Extracted entries:
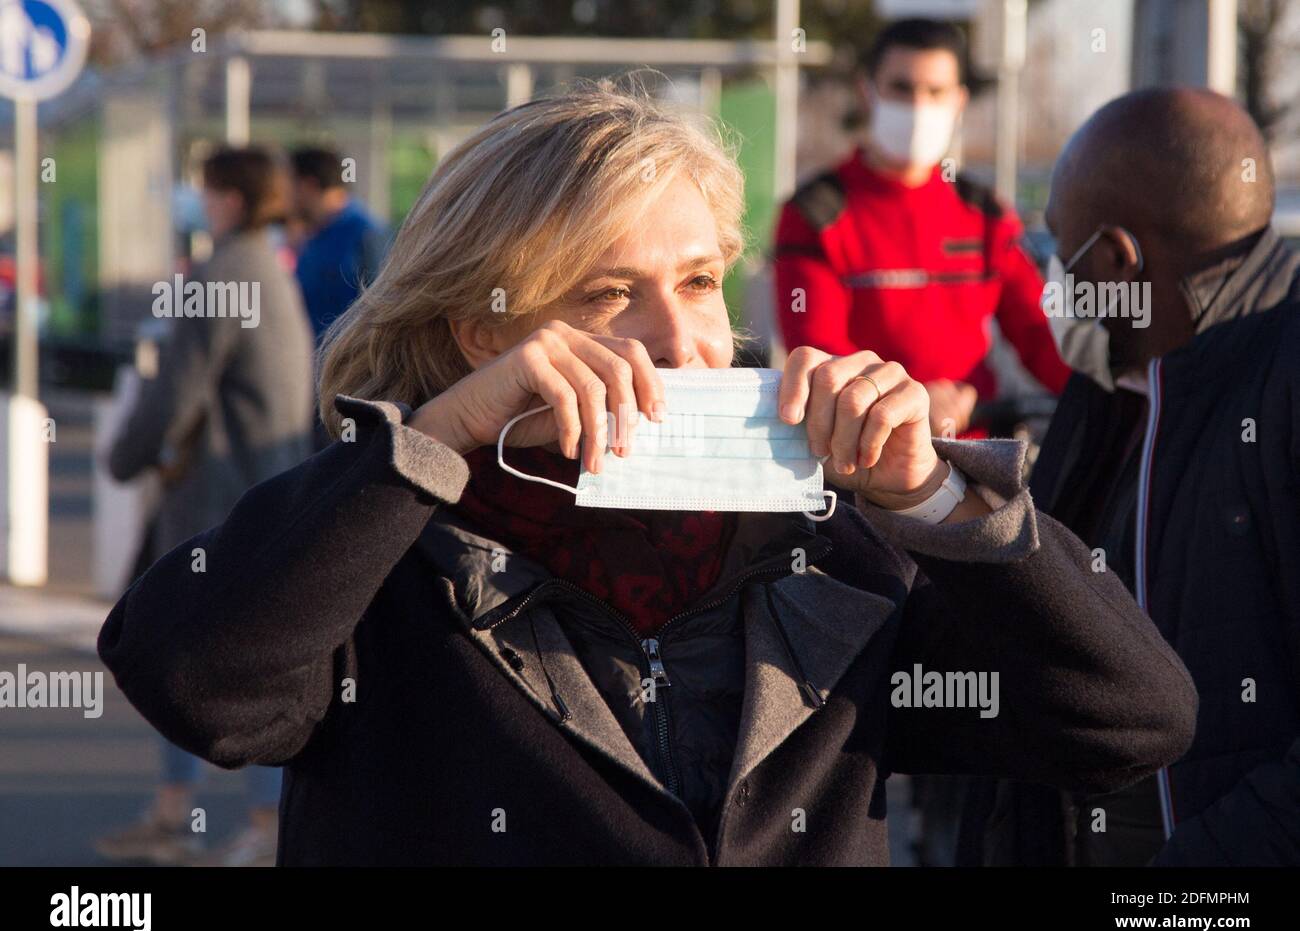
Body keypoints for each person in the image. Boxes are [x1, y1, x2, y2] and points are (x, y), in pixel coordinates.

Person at [96, 84, 1196, 866]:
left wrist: (936, 501)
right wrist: (429, 444)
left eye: (701, 279)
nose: (682, 340)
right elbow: (195, 681)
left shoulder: (832, 544)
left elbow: (1132, 721)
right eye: (606, 293)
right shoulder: (379, 545)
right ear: (488, 333)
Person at [960, 88, 1300, 866]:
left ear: (1115, 259)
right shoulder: (1114, 386)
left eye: (1058, 245)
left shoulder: (1282, 388)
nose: (1050, 275)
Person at [95, 146, 317, 866]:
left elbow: (174, 393)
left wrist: (122, 457)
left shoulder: (219, 276)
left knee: (216, 656)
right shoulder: (270, 270)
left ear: (226, 199)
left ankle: (258, 825)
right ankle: (184, 815)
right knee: (221, 654)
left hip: (222, 503)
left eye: (204, 190)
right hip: (269, 487)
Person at [774, 18, 1069, 439]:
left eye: (935, 92)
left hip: (977, 457)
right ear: (867, 91)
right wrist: (909, 401)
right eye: (902, 88)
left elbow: (1041, 334)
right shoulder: (816, 212)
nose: (918, 105)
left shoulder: (985, 214)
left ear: (959, 101)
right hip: (862, 458)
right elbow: (819, 354)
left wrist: (1114, 393)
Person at [289, 146, 388, 343]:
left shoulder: (367, 235)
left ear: (308, 186)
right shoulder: (314, 236)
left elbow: (384, 311)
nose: (284, 198)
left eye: (288, 186)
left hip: (351, 364)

Your objective: Search the data for the word "shoulder" and report how many lines include it, with the number alone.

Result for this exercise: 10